◆ **WHAT THIS TASK INVOLVES**
An exact copy of the records below is required, and it must contain no pictures.

Hardware design source data:
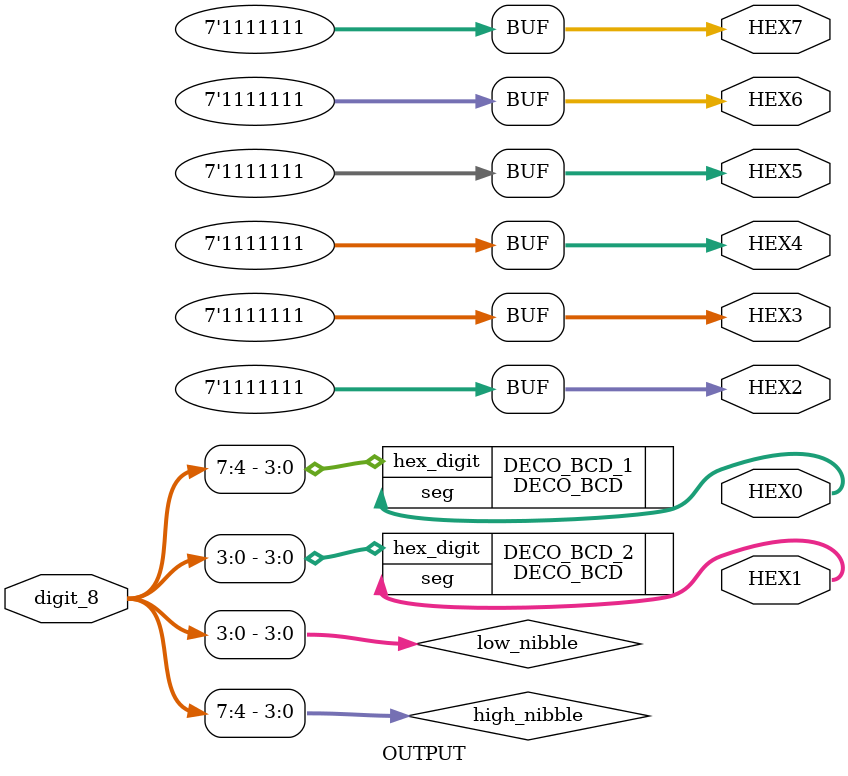
<source format=v>
module OUTPUT(
    input wire [7:0] digit_8,
    output wire [6:0] HEX0, HEX1, HEX2, HEX3, HEX4, HEX5, HEX6, HEX7
);
    wire [3:0] high_nibble = digit_8[7:4]; // bits 7-4
    wire [3:0] low_nibble  = digit_8[3:0]; // bits 3-0
DECO_BCD DECO_BCD_1(
    .hex_digit(high_nibble),
    .seg(HEX0)
);
DECO_BCD DECO_BCD_2(
    .hex_digit(low_nibble),
    .seg(HEX1)
);
    // assign HEX1 = 7'b1111111;
    assign HEX2 = 7'b1111111;
    assign HEX3 = 7'b1111111;
    assign HEX4 = 7'b1111111;
    assign HEX5 = 7'b1111111;
    assign HEX6 = 7'b1111111;
    assign HEX7 = 7'b1111111;
endmodule
</source>
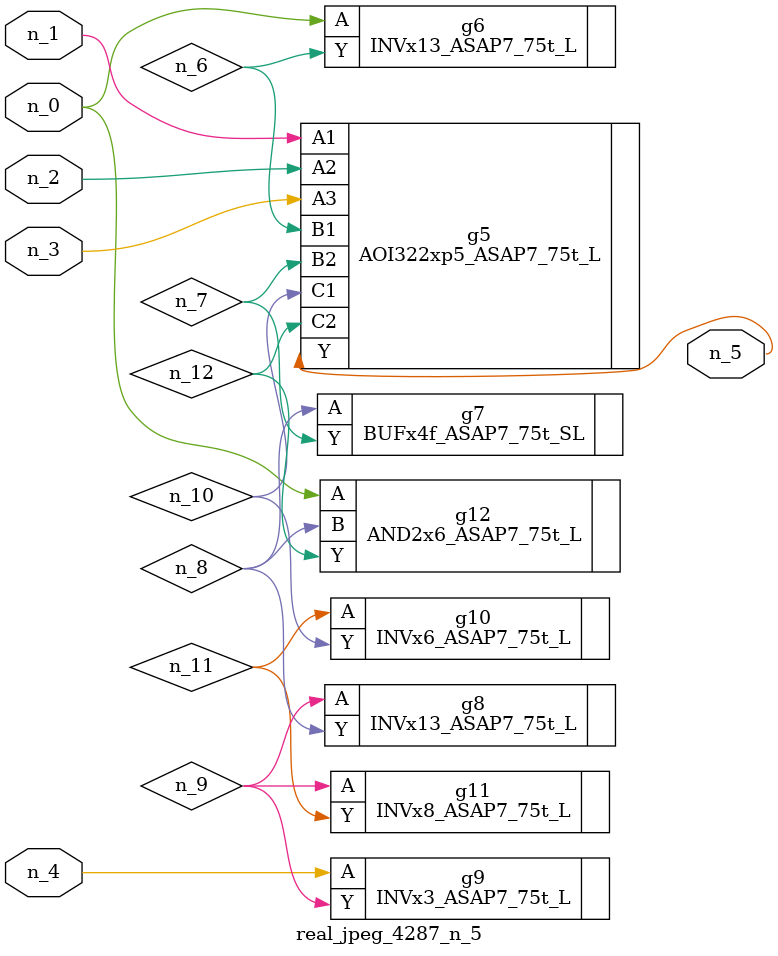
<source format=v>
module real_jpeg_4287_n_5 (n_4, n_0, n_1, n_2, n_3, n_5);

input n_4;
input n_0;
input n_1;
input n_2;
input n_3;

output n_5;

wire n_12;
wire n_8;
wire n_11;
wire n_6;
wire n_7;
wire n_10;
wire n_9;

INVx13_ASAP7_75t_L g6 ( 
.A(n_0),
.Y(n_6)
);

AND2x6_ASAP7_75t_L g12 ( 
.A(n_0),
.B(n_8),
.Y(n_12)
);

AOI322xp5_ASAP7_75t_L g5 ( 
.A1(n_1),
.A2(n_2),
.A3(n_3),
.B1(n_6),
.B2(n_7),
.C1(n_10),
.C2(n_12),
.Y(n_5)
);

INVx3_ASAP7_75t_L g9 ( 
.A(n_4),
.Y(n_9)
);

BUFx4f_ASAP7_75t_SL g7 ( 
.A(n_8),
.Y(n_7)
);

INVx13_ASAP7_75t_L g8 ( 
.A(n_9),
.Y(n_8)
);

INVx8_ASAP7_75t_L g11 ( 
.A(n_9),
.Y(n_11)
);

INVx6_ASAP7_75t_L g10 ( 
.A(n_11),
.Y(n_10)
);


endmodule
</source>
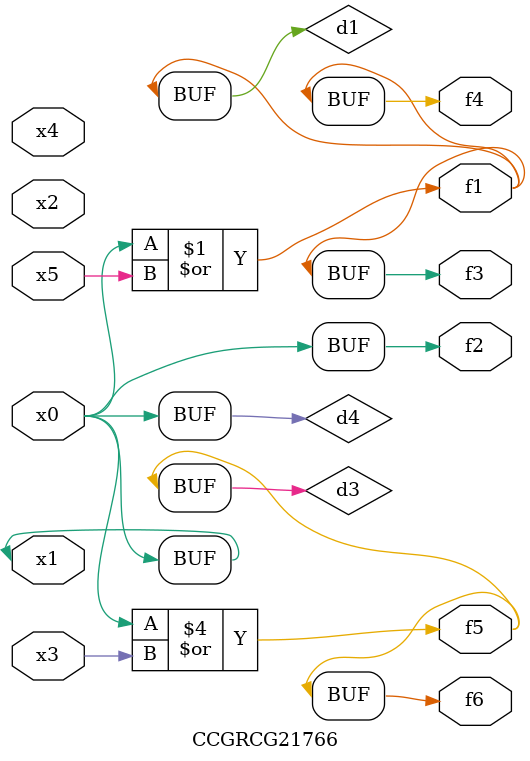
<source format=v>
module CCGRCG21766(
	input x0, x1, x2, x3, x4, x5,
	output f1, f2, f3, f4, f5, f6
);

	wire d1, d2, d3, d4;

	or (d1, x0, x5);
	xnor (d2, x1, x4);
	or (d3, x0, x3);
	buf (d4, x0, x1);
	assign f1 = d1;
	assign f2 = d4;
	assign f3 = d1;
	assign f4 = d1;
	assign f5 = d3;
	assign f6 = d3;
endmodule

</source>
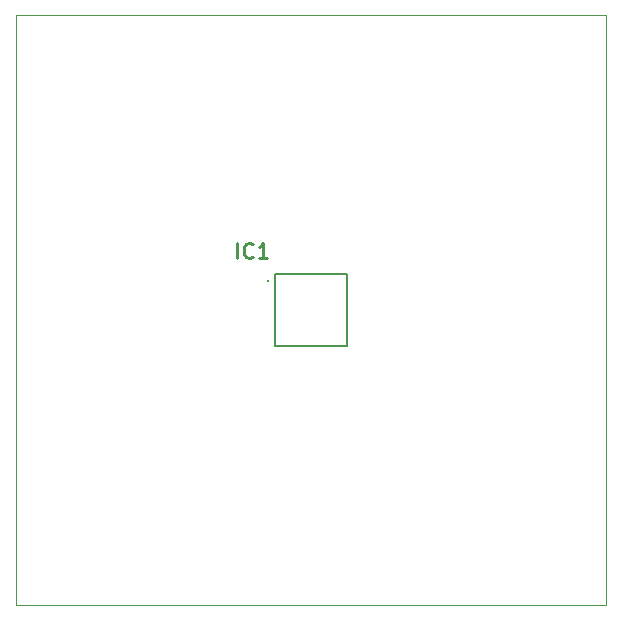
<source format=gbr>
%TF.GenerationSoftware,KiCad,Pcbnew,(6.0.7)*%
%TF.CreationDate,2023-01-26T19:29:31-08:00*%
%TF.ProjectId,min_stencil,6d696e5f-7374-4656-9e63-696c2e6b6963,rev?*%
%TF.SameCoordinates,Original*%
%TF.FileFunction,Legend,Top*%
%TF.FilePolarity,Positive*%
%FSLAX46Y46*%
G04 Gerber Fmt 4.6, Leading zero omitted, Abs format (unit mm)*
G04 Created by KiCad (PCBNEW (6.0.7)) date 2023-01-26 19:29:31*
%MOMM*%
%LPD*%
G01*
G04 APERTURE LIST*
%ADD10C,0.254000*%
%ADD11C,0.200000*%
%ADD12C,0.120000*%
%ADD13C,0.100000*%
G04 APERTURE END LIST*
D10*
%TO.C,IC1*%
X139685238Y-87574523D02*
X139685238Y-86304523D01*
X141015714Y-87453571D02*
X140955238Y-87514047D01*
X140773809Y-87574523D01*
X140652857Y-87574523D01*
X140471428Y-87514047D01*
X140350476Y-87393095D01*
X140290000Y-87272142D01*
X140229523Y-87030238D01*
X140229523Y-86848809D01*
X140290000Y-86606904D01*
X140350476Y-86485952D01*
X140471428Y-86365000D01*
X140652857Y-86304523D01*
X140773809Y-86304523D01*
X140955238Y-86365000D01*
X141015714Y-86425476D01*
X142225238Y-87574523D02*
X141499523Y-87574523D01*
X141862380Y-87574523D02*
X141862380Y-86304523D01*
X141741428Y-86485952D01*
X141620476Y-86606904D01*
X141499523Y-86667380D01*
D11*
X148990000Y-88935000D02*
X148990000Y-95065000D01*
D12*
X120925000Y-117000000D02*
X120925000Y-92000000D01*
D13*
X142225000Y-89500000D02*
X142225000Y-89500000D01*
D12*
X170925000Y-117000000D02*
X120925000Y-117000000D01*
D11*
X142860000Y-95065000D02*
X142860000Y-88935000D01*
X142860000Y-88935000D02*
X148990000Y-88935000D01*
D13*
X142325000Y-89500000D02*
X142325000Y-89500000D01*
D12*
X170925000Y-67000000D02*
X170925000Y-117000000D01*
D11*
X148990000Y-95065000D02*
X142860000Y-95065000D01*
D12*
X120925000Y-67000000D02*
X170925000Y-67000000D01*
X120925000Y-92000000D02*
X120925000Y-67000000D01*
D13*
X142325000Y-89500000D02*
G75*
G03*
X142225000Y-89500000I-50000J0D01*
G01*
X142225000Y-89500000D02*
G75*
G03*
X142325000Y-89500000I50000J0D01*
G01*
%TD*%
M02*

</source>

◆ **TASK SOLUTION**
<source format=v>
module OUTPUT(
    input wire [7:0] digit_8,
    output wire [6:0] HEX0, HEX1, HEX2, HEX3, HEX4, HEX5, HEX6, HEX7
);
    wire [3:0] high_nibble = digit_8[7:4]; // bits 7-4
    wire [3:0] low_nibble  = digit_8[3:0]; // bits 3-0
DECO_BCD DECO_BCD_1(
    .hex_digit(high_nibble),
    .seg(HEX0)
);
DECO_BCD DECO_BCD_2(
    .hex_digit(low_nibble),
    .seg(HEX1)
);
    // assign HEX1 = 7'b1111111;
    assign HEX2 = 7'b1111111;
    assign HEX3 = 7'b1111111;
    assign HEX4 = 7'b1111111;
    assign HEX5 = 7'b1111111;
    assign HEX6 = 7'b1111111;
    assign HEX7 = 7'b1111111;
endmodule
</source>
<source format=v>
module real_jpeg_4287_n_5 (n_4, n_0, n_1, n_2, n_3, n_5);

input n_4;
input n_0;
input n_1;
input n_2;
input n_3;

output n_5;

wire n_12;
wire n_8;
wire n_11;
wire n_6;
wire n_7;
wire n_10;
wire n_9;

INVx13_ASAP7_75t_L g6 ( 
.A(n_0),
.Y(n_6)
);

AND2x6_ASAP7_75t_L g12 ( 
.A(n_0),
.B(n_8),
.Y(n_12)
);

AOI322xp5_ASAP7_75t_L g5 ( 
.A1(n_1),
.A2(n_2),
.A3(n_3),
.B1(n_6),
.B2(n_7),
.C1(n_10),
.C2(n_12),
.Y(n_5)
);

INVx3_ASAP7_75t_L g9 ( 
.A(n_4),
.Y(n_9)
);

BUFx4f_ASAP7_75t_SL g7 ( 
.A(n_8),
.Y(n_7)
);

INVx13_ASAP7_75t_L g8 ( 
.A(n_9),
.Y(n_8)
);

INVx8_ASAP7_75t_L g11 ( 
.A(n_9),
.Y(n_11)
);

INVx6_ASAP7_75t_L g10 ( 
.A(n_11),
.Y(n_10)
);


endmodule
</source>
<source format=v>
module CCGRCG21766(
	input x0, x1, x2, x3, x4, x5,
	output f1, f2, f3, f4, f5, f6
);

	wire d1, d2, d3, d4;

	or (d1, x0, x5);
	xnor (d2, x1, x4);
	or (d3, x0, x3);
	buf (d4, x0, x1);
	assign f1 = d1;
	assign f2 = d4;
	assign f3 = d1;
	assign f4 = d1;
	assign f5 = d3;
	assign f6 = d3;
endmodule

</source>
<source format=gbr>
%TF.GenerationSoftware,KiCad,Pcbnew,(6.0.7)*%
%TF.CreationDate,2023-01-26T19:29:31-08:00*%
%TF.ProjectId,min_stencil,6d696e5f-7374-4656-9e63-696c2e6b6963,rev?*%
%TF.SameCoordinates,Original*%
%TF.FileFunction,Legend,Top*%
%TF.FilePolarity,Positive*%
%FSLAX46Y46*%
G04 Gerber Fmt 4.6, Leading zero omitted, Abs format (unit mm)*
G04 Created by KiCad (PCBNEW (6.0.7)) date 2023-01-26 19:29:31*
%MOMM*%
%LPD*%
G01*
G04 APERTURE LIST*
%ADD10C,0.254000*%
%ADD11C,0.200000*%
%ADD12C,0.120000*%
%ADD13C,0.100000*%
G04 APERTURE END LIST*
D10*
%TO.C,IC1*%
X139685238Y-87574523D02*
X139685238Y-86304523D01*
X141015714Y-87453571D02*
X140955238Y-87514047D01*
X140773809Y-87574523D01*
X140652857Y-87574523D01*
X140471428Y-87514047D01*
X140350476Y-87393095D01*
X140290000Y-87272142D01*
X140229523Y-87030238D01*
X140229523Y-86848809D01*
X140290000Y-86606904D01*
X140350476Y-86485952D01*
X140471428Y-86365000D01*
X140652857Y-86304523D01*
X140773809Y-86304523D01*
X140955238Y-86365000D01*
X141015714Y-86425476D01*
X142225238Y-87574523D02*
X141499523Y-87574523D01*
X141862380Y-87574523D02*
X141862380Y-86304523D01*
X141741428Y-86485952D01*
X141620476Y-86606904D01*
X141499523Y-86667380D01*
D11*
X148990000Y-88935000D02*
X148990000Y-95065000D01*
D12*
X120925000Y-117000000D02*
X120925000Y-92000000D01*
D13*
X142225000Y-89500000D02*
X142225000Y-89500000D01*
D12*
X170925000Y-117000000D02*
X120925000Y-117000000D01*
D11*
X142860000Y-95065000D02*
X142860000Y-88935000D01*
X142860000Y-88935000D02*
X148990000Y-88935000D01*
D13*
X142325000Y-89500000D02*
X142325000Y-89500000D01*
D12*
X170925000Y-67000000D02*
X170925000Y-117000000D01*
D11*
X148990000Y-95065000D02*
X142860000Y-95065000D01*
D12*
X120925000Y-67000000D02*
X170925000Y-67000000D01*
X120925000Y-92000000D02*
X120925000Y-67000000D01*
D13*
X142325000Y-89500000D02*
G75*
G03*
X142225000Y-89500000I-50000J0D01*
G01*
X142225000Y-89500000D02*
G75*
G03*
X142325000Y-89500000I50000J0D01*
G01*
%TD*%
M02*

</source>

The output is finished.